A lot of people, including me, thought the situation was funny as hell.
This one guy patted me on the shoulder and was like "Your grandkids will love this story."
And I was like, yeah, I totally didn't Darwin myself out of the gene pool! Yet!
A 60-year-old man in a name tag and yarmulke, who presumably worked there, apologized to me as I was waiting for them to free me, saying he wished there was more that he could do. And wow, you're reading Vygotsky? His thoughts on language are dead on!
And I was like, totally.
See, this is the developmental ladder, my zone of proximal development, if you will. Without help, I can dress myself, but I need assistance in order to remove myself from this snare. And I was like, yeah, Vygotsky would totally approve. And I told him it was for this class I was taking because, at the time, I was training to be a Montessori school teacher (The teenage girls who had politely not been laughing at me cracked up when I said that). And he was like, oh that's wonderful! Keep reading Vygotsky! I thanked him for attempting to mitzvah me, and he complimented me using it as a verb. I'm just glad he appreciated my developmental psychology humor. Because even half-naked in public, there's always room for social theory.
They eventually freed me. The guy was so polite, asking if I'd mind stepping out of my skirt as they res-started the escalator. At that point, I didn't mind losing whatever technical modesty came from my skirt covering my socks, and "stripped." But like a safety net or security blanket being lost, I did feel slightly naked-er.
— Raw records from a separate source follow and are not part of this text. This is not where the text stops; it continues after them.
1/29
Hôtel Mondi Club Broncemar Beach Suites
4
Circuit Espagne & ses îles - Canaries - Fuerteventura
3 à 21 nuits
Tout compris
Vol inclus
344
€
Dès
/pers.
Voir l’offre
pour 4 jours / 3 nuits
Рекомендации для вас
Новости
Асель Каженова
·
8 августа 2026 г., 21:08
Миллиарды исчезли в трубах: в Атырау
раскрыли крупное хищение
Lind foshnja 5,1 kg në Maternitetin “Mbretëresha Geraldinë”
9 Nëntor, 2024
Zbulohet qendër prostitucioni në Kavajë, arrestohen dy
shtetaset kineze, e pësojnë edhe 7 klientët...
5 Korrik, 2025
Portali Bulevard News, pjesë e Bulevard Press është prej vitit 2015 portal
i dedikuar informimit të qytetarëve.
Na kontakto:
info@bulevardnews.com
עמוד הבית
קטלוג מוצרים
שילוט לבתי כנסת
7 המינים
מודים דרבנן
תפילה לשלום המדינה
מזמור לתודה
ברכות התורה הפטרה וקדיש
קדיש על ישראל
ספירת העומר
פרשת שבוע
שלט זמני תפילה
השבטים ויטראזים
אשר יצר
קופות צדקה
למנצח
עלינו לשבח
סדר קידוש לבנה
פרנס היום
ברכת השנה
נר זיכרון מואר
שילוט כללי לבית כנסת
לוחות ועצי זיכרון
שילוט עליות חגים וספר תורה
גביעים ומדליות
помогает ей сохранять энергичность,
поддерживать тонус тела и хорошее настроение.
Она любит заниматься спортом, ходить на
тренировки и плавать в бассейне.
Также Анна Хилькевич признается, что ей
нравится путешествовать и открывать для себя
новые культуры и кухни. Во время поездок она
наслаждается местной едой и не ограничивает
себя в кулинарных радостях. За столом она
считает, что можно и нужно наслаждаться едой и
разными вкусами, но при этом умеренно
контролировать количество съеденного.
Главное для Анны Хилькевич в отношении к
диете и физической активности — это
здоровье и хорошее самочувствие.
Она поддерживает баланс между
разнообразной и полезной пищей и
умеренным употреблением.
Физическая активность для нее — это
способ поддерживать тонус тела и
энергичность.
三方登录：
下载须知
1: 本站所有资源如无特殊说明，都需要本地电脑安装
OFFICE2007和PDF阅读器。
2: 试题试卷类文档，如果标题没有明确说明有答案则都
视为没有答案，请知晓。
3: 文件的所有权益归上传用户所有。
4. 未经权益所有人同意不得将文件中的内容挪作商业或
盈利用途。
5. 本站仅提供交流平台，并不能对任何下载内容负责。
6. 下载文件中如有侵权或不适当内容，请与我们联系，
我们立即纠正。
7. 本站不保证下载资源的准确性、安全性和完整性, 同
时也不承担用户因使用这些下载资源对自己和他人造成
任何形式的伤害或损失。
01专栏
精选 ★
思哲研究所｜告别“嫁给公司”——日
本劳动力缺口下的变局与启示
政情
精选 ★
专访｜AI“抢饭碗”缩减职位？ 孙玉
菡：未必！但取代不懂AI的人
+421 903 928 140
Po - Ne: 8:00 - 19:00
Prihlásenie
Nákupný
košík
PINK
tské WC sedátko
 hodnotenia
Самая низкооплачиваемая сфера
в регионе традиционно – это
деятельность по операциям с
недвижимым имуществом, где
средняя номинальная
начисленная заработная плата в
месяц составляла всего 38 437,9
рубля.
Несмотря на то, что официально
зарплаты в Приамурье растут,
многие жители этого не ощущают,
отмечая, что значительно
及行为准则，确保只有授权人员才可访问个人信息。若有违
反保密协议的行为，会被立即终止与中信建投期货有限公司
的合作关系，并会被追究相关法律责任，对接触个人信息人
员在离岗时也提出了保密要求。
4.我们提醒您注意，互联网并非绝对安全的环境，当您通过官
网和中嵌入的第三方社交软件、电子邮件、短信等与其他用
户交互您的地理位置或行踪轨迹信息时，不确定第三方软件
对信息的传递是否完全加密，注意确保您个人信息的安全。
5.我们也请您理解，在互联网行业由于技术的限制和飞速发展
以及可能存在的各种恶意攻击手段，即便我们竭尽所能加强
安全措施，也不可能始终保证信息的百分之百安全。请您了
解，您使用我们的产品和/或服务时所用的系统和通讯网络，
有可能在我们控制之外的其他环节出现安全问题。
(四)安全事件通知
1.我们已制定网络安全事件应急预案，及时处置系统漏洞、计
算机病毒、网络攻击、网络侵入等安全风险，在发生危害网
They restarted the escalator for a few steps, saved the skirt. My trusty warm winter skirt which has a little bit of black grease at the bottom but will survive... as a subtle metaphor! I thanked them and apologized again; they asked me if I needed the ladies room. That would have been redundant, so I just threw the skirt over my head and carefully, carefully went down another escalator to the first floor, paid for my Vygotsky book and left. It's a good thing I was already planning on buying it; it would have been really awkward to not make a purchase.
You know, that was probably not the worst performance art to ever occur at Lincoln center. I should, like, charge.
I called the man I was dating at the time, who was a personal injury lawyer, and asked him if I had a case -- against my parents, for passing along the faulty genes and sense of fashion. He was like, I blame Bush (Bush, of course, being president. It was a dark period). Now what's this about you being naked in public? I wonder if the young man who condescendingly patted my shoulder was hitting on me. I certainly was in a vulnerable place. In the past, when strangers had seen me half-dressed, the light had been more flattering.
But enough about college theater.
So now we have a different president, and soon yet another one. The personal injury lawyer and I are both married to other people. That particular Barnes and Noble closed its doors, and I'm sure it had nothing to do with escalator malfunctions, so I'm not to blame. I decided I didn't want to be a Montessori but a high school English teacher, and am working on my second masters degree, this time at Columbia (I have book smarts, although street and escalator smarts still elude me). And I'm an adult, kind of, as long as I have other adults helping me to be one. The modern Vygotsky theorists should use me as a case study. No vivisection, please!